Just my contribution to the debate.

When I overhauled the differential on my 1926 Renault I used the following information from my Triumph Herald workshop manual for guidance.

Assemble the pinion with the bearings, spacer and driving flange and tighten the flange nut gradually to the correct torque of 70ft/lbs (9.678 m.k.g.)while constantly rotating the drive flange to ensure that the bearing do not become overloaded during the process, if necessary remove the flange and insert more shim washers.

When correctly tightened a preload torque of 12-16 lbs/in should be required to rotate the assembly (16lbs/ in for new bearings). Note that .001” shim thickness makes a difference of approx 4 lbs/in. A counterbalanced beam with a sliding counterweight that clips into the flange driving (Churchill special tool No. S98A) is used. I had to use a cord wrapped around a round drum and a spring balance to achieve the necessary reading.

Hi Tim

some of the modern vehicles use crush bushers to set the preload as one of the diff rebuilder told me that he reuses them by putting in a ten thou shim so as not to by a new one. you may be able to find one that will fit?

Warwick

Tim,

this will be prob to late for you but.......when apprenticed a v/large Ford main dealer's 40 odd years ago we used to repair/overhaul the diff's from the complete range of model's......I cannot remember the numbers/preload values but in all cases we used (gen Ford part) a thin walled tube as a spacer between the bearings.......the nut a 1" ish all metal locking nut was used to set the preload....the tube was crushed/deformed and everything held in place by the Self locking nut... The new oil seal was already fitted, Fords allowed for the oil seal drag in the spec's.....

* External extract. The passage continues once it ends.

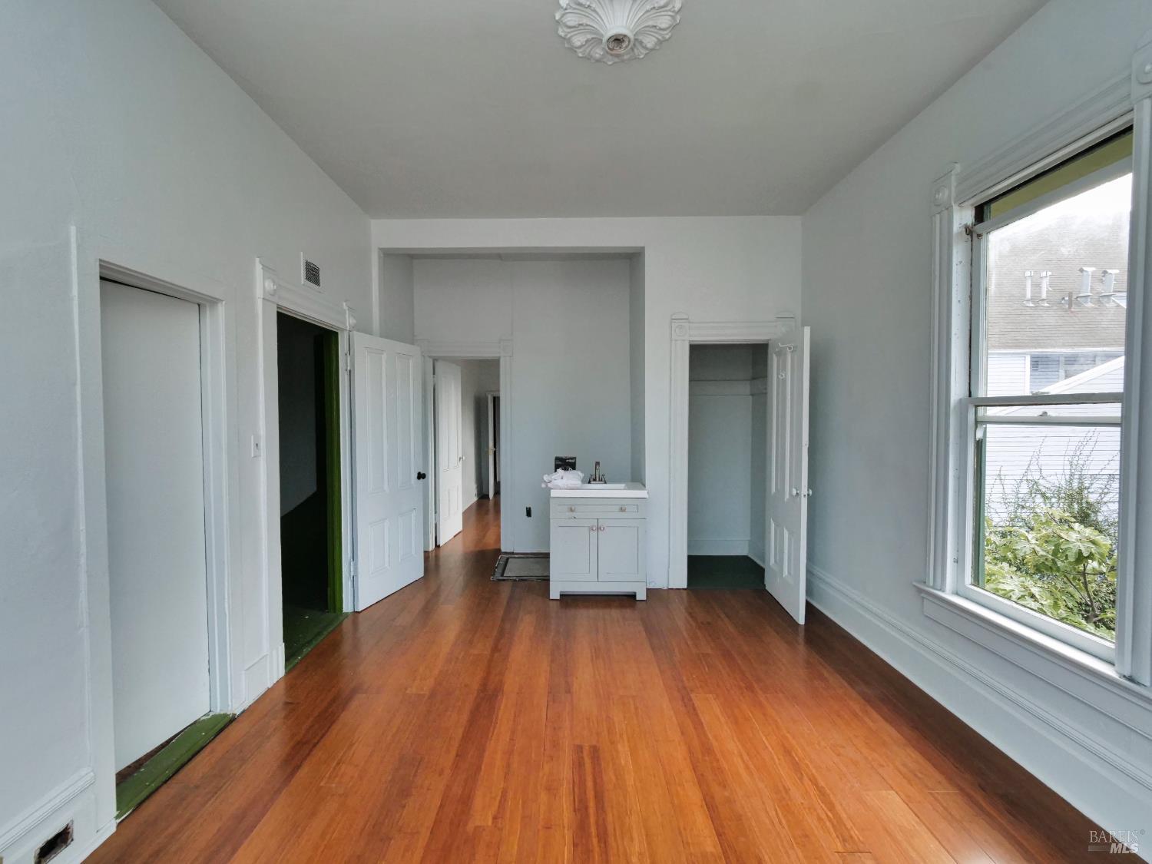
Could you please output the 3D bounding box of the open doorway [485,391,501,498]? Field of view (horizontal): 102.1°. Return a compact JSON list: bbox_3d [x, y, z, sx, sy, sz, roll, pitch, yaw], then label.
[{"bbox_3d":[-1.299,0.212,8.913,0.792,1.960,0.139,0,2,0],"label":"open doorway"}]

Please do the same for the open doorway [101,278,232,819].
[{"bbox_3d":[-1.721,0.402,1.929,0.158,1.990,0.594,0,2,0],"label":"open doorway"}]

There was no specific torque value on the nut although over time we worked it out to get the lower pre-load limit to speed up the job, the preload was measured using a long bar with a measured scale and a weight locked to the bar with a thumb screw bolt ....giving lbs ft---hence drag/pre load........

this bar was bolted to the front flange of the diff with a plate, a hole in the plates centre was big enough for the socket and an additional couple of pins was used so as to attach a locking bar making it possible to tighten the locknut without taking the weight bar off.....turning the whole pinion shaft assy (weight bar as well) a few times (after tightening the nut, EVERYTIME) to settle the bearings in.....

Normally this took about 5-10mins to set up with practice.......remember if u got the preload too tight it was nec to strip it out and replace the tube.........then of course u need to start the whole process again.......

REMEMBERING, at no time can you loosen the nut......if you need to loosen the nut the crush tube will need to be changed.........sounds difficult but it was a very easy job to do......

hope this may help.....this idea would/should be quite adaptable and Ford used this method on millions of cars....Clogs

The spring balance idea is a bit like setting up the swivels on an old Land Rover. They use a lower taper bearing and a "Railco" bush for the top king pin. Shims played around with until about 10 pound pull on the steering arm.

Best to err on the side of too loose than too tight, or damage will result. Been doing motorbike taper roller wheelbearings for years by setting them as no perceptible drag at the rim with no perceptible shake at the rim, ie neutral pre-load.

As the below chart shows, you really don't want more than one thou preload at the most.

BMW factory manual for the old 1970s models used to specify a slight preload, measured with a spring scale and a piece of string wrapped around the axle and spacers tightened up to simulate working conditions. But I don't know anyone who ever actually did this. On the other hand, Harley Dangerous specify .002" clearance in their tapered wheel bearings, which I feel amounts to too much movement at the rim. Hence the method in the above paragraph.

Never had a problem with a fixed sleeve adjustment. Just machine a tad off as required, or add a shim as required. The easy way is to make one spacer sleeve about 1/8" too short, then a selection of "wedding rings" about 1/8" long but with the exact lengths varying in one thou incrments. So instead of machining the main sleeve to length, you just swap and change the wedding rings until you get the one that feels right.